You can’t look at it without feeling the intense misery experienced during the AIDS epidemic. Artists have raised awareness about the AIDS crisis before. General Idea, the collective consisting of Jorge Zontal, AA Bronson and Felix Partz (the man in this photograph) focused on it when both Jorge and Felix tested positive for HIV. Another artist, Felix Gonzalez-Torres created installations consisting of piles of individually-wrapped candies that viewers could take, pointing to how easily wrappers, like disease, can spread across a city. David Wojnarowicz too used his experiences with AIDS to fuel his work. But none of them captured the pain of it like AA Bronson did after the death of his collaborative partner Felix Partz, only months after the death of their third, Jorge Zontal. This just hits you in the face when you see it and then hits you over and over again every time you remember it.

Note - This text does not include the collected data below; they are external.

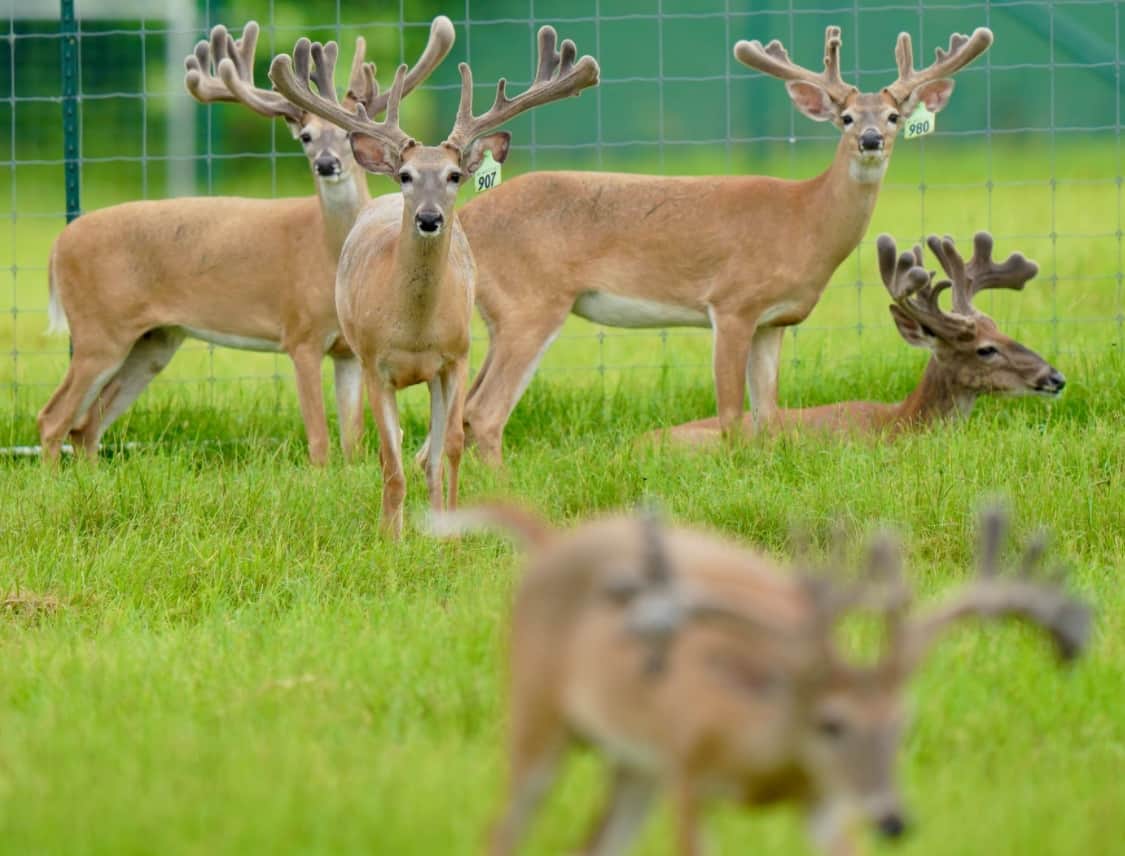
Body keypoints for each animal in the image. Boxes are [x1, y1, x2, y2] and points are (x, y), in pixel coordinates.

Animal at [36, 17, 455, 466]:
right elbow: (319, 440)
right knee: (53, 417)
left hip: (153, 341)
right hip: (99, 329)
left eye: (346, 137)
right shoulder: (300, 333)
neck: (331, 253)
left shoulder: (347, 349)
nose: (327, 164)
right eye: (305, 136)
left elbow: (352, 438)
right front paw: (321, 474)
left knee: (86, 424)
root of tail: (58, 245)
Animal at [267, 27, 599, 537]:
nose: (428, 218)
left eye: (455, 175)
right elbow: (390, 461)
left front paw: (451, 533)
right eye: (405, 175)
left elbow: (451, 449)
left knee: (432, 454)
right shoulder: (373, 363)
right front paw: (391, 538)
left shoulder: (456, 357)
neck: (414, 331)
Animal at [432, 503, 1092, 856]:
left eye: (903, 724)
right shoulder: (688, 770)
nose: (892, 819)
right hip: (537, 716)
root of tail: (551, 542)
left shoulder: (825, 801)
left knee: (591, 843)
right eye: (830, 723)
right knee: (501, 828)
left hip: (633, 764)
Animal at [451, 24, 994, 465]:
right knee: (485, 412)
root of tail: (464, 217)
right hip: (531, 304)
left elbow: (768, 413)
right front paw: (737, 471)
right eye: (844, 117)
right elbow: (733, 414)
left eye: (895, 115)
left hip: (502, 316)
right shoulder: (732, 303)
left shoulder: (775, 321)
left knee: (464, 409)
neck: (805, 220)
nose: (871, 139)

The photograph was taken 3 hours after the death of Felix Partz, formerly known as Private Partz. AA Bronson describes the scene: “He [Felix] is arranged to receive visitors, and his favorite objects are gathered about him; his television remote control, his tape-recorder, and his cigarettes. Felix suffered from extreme wasting, and at the time of his death his eyes could not be closed: there was not enough flesh left on the bone." And the hits just keep on coming…

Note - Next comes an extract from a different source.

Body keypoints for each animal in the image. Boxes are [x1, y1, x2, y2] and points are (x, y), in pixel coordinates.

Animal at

Bronson couldn’t make any art for five years after the deaths of his friends, but eventually sold this photograph to the National Gallery of Canada. Then in 2010, they lent it to the National Portrait Gallery for their exhibition, “Hide/Seek,” which (finally) brought to light the works of influential LGBTQ​ artists who were previously unknown. But Republicans in Congress and the Catholic League got their panties in a monumental bunch when they saw the video piece by David Wojnarowicz, A Fire In My Belly, which had a short clip of ants crawling over a crucifix.

The issue got so heated that, “Rep. [Eric] Cantor claims that the [National Portrait Gallery’s] scheduling of this exhibition during the holiday season was a pointed attempt to offend Christians.” Some interesting logic there, Eric. But the National Portrait Gallery caved and edited out that part of the vid...to which AA Bronson responded negatively (shocker). He requested that Felix Partz June 5, 1994 be removed from the exhibition altogether because it made him “an unwilling ‘accessory to censorship’ and that his work has been ‘altered’ by being presented in a compromised context.” The photograph was not removed but the exhibition’s goal of addressing the censorship of the LGBTQ community in art was pretty much ruined. And just like that we are back in the 1980’s.